Local health experts use hospitalizations, ICU admissions, and ER visits as three of the key indicators as part of determining the COVID-19 Risk Level (color-coded risk) and corresponding guidelines for activities during our COVID-19 response. New cases reported as a daily aggregate will be available on Tuesday.

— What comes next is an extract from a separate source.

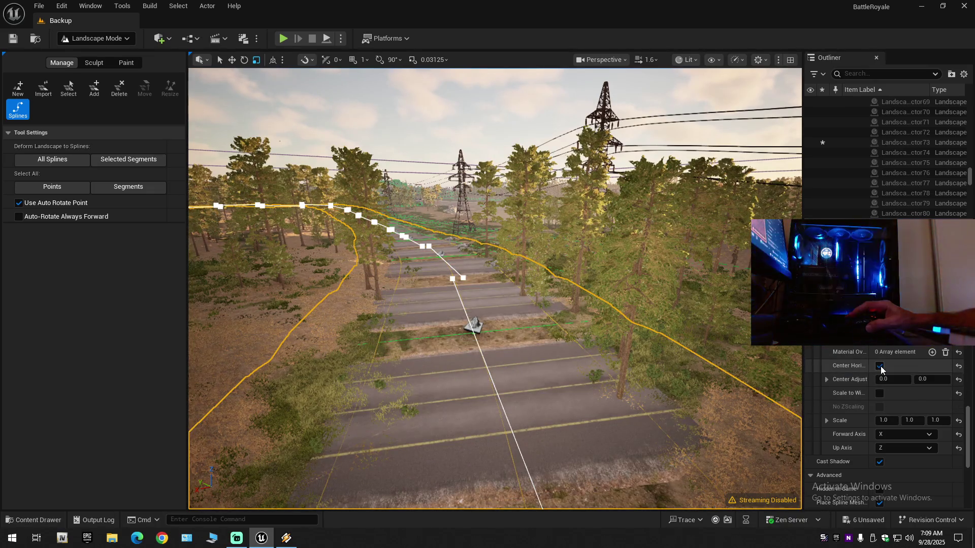
click(880, 367)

“Today we reached again another record in COVID positive cases with 1,831. Additionally, there was one death to report. Today’s number marks a doubling of the number that was the daily average for new cases for CDC week 45 which was our most recent CDC week but lags by about seven days. In the last three days, we have seen almost 5,000 cases. This is indicative of the explosive nature of the spike that we are now in and it is imperative to public health and our economy that we stop the in-home get-togethers and trips to restaurants and bars that are largely responsible for this spike.

We know what to do, we just need to do it. While the choice is yours on how you conduct yourself, it is not fair to say that the risk you take is yours and yours alone as the impact of increased exposure for individuals has an impact on others who will become sick or did not participate in the event. For instance, a wedding in Maine that was attended by 55 people and led to a COVID spread, did not kill any wedding guests; however; seven deaths have been attributed to that wedding because sick wedding guests then spread that disease to others who were not as fortunate. 

Please do your part by sacrificing your understandable desire to do the things that the doctors tell us are just not safe right now. Focus on doing your duty to protect your family and your community. COVID will not be with us forever and there is good news with vaccines that will be here soon, but it is with us now even though we are tired and wish it were not. It is incumbent on all of us as patriotic Americans and North Texans to do our part to stop the spread of this dangerous disease,” said Dallas County Judge Clay Jenkins.